Dinohattan on the other hand is dark and dystopian, with a junky steampunk aesthetic. The vehicles are pretty freakin’ weird (recalling the vehicular madness of Mad Max and The Cars That Ate Paris) and the streets have Blade Runner-esque bleakness, suffused with an authoritarian aura that reminded me of the Biff Tannen-ruled alternate 1985 in Back to the Future 2. Here the tyrannical ruler is President Koopa, played by Dennis Hopper with his trademark shit-eating snarl (albeit very far from the actor’s best or most outrageous performance). The plushie-like villain in the new movie, Bowser, is voiced by Jack Black—the sort of casting that makes you think “oh, that makes sense.” Nobody ever said anything about the first movie made sense. Not even the odd tagline it was advertised with: “This Ain’t No Game.”

Narratively speaking both films crash and careen, with stories involving Mario and Luigi rescuing Princess Daisy and Bowser/President Koopa potentially crossing over into the “real” world, like Flynn and his minions in the Tron movies. In Mario ‘23, the plot is a coathanger for splashy setpieces, including Mario duking it out with Donkey Kong and a race down Rainbow Road. In Mario ‘93 the plot builds up to the brothers arriving at President Koopa’s tower to rescue Daisy. This stretch embraces the long history of verticality in video games: a literal levelling-up. Like the rest of the film the finale is, frustratingly, both chaotic and casually paced.

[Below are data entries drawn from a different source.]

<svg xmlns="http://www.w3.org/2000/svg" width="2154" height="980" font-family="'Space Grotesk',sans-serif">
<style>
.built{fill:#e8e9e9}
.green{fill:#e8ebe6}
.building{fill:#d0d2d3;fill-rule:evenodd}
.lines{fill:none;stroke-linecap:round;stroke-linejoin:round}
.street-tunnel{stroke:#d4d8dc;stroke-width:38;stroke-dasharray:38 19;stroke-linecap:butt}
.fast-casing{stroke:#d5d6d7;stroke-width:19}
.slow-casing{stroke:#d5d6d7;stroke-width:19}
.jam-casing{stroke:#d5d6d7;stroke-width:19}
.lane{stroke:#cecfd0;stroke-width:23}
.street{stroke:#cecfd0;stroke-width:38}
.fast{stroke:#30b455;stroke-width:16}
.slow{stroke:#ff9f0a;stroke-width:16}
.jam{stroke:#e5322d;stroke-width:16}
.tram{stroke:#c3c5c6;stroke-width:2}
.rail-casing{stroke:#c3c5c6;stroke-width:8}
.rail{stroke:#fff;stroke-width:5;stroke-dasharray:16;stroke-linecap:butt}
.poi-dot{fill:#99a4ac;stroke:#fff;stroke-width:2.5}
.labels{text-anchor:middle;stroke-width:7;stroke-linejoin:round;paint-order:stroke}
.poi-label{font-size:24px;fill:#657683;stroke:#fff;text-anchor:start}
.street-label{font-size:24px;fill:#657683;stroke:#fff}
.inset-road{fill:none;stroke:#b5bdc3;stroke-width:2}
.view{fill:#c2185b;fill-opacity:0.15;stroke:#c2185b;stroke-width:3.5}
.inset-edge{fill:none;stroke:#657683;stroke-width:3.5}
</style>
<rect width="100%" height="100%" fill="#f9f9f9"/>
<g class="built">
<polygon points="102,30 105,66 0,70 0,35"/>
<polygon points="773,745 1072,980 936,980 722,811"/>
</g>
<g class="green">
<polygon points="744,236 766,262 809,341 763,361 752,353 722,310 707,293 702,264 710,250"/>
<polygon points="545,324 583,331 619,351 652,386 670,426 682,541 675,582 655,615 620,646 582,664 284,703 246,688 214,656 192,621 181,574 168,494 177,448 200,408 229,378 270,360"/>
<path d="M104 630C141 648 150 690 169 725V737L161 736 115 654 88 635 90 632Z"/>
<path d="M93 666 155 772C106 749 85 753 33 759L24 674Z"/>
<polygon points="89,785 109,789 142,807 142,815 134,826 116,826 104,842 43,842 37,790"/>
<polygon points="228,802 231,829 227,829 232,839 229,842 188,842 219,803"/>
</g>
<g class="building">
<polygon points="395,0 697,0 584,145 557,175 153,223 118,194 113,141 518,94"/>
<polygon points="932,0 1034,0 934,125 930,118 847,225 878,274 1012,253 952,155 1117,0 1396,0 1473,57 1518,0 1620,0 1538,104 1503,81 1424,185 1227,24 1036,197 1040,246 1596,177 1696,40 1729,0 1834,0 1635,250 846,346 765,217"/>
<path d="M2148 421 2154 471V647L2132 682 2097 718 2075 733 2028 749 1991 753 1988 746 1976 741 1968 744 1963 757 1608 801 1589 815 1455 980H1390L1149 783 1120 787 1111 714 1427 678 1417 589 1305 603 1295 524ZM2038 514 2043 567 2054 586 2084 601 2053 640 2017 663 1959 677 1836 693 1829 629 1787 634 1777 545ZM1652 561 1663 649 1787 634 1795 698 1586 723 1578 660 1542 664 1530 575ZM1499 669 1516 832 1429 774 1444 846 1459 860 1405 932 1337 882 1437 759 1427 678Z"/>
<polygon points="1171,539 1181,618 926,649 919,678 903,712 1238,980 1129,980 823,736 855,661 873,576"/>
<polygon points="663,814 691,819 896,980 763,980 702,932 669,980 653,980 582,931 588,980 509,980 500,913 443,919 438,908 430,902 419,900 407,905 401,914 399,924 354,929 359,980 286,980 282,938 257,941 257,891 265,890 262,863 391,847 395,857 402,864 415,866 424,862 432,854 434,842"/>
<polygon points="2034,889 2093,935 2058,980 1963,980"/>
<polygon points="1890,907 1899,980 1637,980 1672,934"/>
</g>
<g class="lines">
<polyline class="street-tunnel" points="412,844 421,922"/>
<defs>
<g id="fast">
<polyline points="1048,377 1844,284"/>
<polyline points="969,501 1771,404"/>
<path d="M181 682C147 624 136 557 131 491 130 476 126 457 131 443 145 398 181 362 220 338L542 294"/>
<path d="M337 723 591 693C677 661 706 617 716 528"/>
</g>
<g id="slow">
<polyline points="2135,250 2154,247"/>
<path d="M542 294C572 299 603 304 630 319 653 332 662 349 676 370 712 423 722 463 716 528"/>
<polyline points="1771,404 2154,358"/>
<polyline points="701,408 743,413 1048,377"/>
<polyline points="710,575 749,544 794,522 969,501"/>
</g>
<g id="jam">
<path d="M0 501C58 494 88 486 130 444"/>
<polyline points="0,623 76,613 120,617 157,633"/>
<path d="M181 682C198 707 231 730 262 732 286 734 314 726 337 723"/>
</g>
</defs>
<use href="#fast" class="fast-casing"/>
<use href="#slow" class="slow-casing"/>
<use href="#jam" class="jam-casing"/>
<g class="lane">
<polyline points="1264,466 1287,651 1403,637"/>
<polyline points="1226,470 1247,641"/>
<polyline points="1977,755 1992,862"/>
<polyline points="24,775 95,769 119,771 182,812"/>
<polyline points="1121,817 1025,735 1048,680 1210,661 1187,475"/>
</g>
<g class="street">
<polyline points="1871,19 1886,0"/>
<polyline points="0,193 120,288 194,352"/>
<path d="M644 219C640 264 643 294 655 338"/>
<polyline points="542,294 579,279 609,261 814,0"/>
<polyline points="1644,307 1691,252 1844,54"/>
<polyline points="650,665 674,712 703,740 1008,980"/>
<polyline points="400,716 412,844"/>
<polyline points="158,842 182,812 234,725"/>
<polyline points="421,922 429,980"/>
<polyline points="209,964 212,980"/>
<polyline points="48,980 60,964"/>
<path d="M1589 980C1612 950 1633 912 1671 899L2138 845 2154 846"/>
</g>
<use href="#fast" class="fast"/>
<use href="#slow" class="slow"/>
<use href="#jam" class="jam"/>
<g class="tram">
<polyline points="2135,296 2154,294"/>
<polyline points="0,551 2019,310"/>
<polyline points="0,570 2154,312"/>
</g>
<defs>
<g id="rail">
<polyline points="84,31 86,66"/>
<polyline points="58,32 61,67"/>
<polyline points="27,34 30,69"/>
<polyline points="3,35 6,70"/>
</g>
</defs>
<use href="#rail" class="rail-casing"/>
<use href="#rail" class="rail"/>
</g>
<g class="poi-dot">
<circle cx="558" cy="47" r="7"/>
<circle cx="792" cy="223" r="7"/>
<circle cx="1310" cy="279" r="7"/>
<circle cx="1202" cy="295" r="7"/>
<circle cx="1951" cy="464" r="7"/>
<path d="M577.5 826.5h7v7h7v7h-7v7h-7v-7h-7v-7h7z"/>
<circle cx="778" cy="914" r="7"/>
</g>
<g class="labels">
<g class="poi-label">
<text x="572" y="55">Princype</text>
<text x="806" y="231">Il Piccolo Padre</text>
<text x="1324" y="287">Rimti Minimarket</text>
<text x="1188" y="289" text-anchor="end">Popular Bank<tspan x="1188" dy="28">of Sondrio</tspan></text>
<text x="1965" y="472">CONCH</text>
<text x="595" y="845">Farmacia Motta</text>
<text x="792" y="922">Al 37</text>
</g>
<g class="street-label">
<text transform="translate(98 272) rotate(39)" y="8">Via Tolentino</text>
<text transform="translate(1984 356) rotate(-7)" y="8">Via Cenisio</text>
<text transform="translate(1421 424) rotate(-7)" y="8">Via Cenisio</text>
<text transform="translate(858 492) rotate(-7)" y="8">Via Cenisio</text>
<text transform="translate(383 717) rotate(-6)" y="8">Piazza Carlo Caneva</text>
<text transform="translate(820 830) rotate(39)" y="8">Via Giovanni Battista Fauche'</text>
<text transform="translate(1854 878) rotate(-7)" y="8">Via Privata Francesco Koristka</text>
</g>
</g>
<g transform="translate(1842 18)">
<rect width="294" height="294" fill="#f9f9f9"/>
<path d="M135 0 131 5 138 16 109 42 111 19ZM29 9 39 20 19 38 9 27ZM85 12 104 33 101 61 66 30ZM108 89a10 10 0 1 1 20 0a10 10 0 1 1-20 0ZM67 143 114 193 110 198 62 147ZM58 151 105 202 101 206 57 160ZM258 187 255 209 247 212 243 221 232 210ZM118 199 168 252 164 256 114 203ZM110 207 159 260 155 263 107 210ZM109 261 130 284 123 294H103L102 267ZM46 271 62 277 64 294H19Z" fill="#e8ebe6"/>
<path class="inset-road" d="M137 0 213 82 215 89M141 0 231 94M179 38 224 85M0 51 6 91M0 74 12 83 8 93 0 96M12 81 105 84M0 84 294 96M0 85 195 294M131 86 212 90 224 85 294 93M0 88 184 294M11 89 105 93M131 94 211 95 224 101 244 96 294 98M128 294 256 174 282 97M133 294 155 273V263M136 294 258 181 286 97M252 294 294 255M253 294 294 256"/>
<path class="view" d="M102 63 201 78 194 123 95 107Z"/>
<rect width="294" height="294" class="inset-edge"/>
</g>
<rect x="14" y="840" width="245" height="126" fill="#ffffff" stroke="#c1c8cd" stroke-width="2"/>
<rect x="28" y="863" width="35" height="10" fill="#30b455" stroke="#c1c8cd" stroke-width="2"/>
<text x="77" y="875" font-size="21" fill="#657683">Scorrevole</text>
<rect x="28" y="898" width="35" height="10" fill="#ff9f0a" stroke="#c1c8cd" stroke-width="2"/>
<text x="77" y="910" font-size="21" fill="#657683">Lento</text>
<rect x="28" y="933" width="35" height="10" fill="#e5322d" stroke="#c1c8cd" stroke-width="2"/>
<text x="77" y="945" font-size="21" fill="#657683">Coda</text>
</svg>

The set and character design, however, is an imaginative triumph. The aforementioned environments are dank and ominously atmospheric; you can almost feel the steam rising up from the sewers. And Koopa’s henchmen are something else: very tall, and dressed in military garb, with disproportionately tiny lizard-like heads. Once seen, never forgotten. The new movie is bad: but the old one is weirdly, wildly, legendarily bad. I know which one I prefer.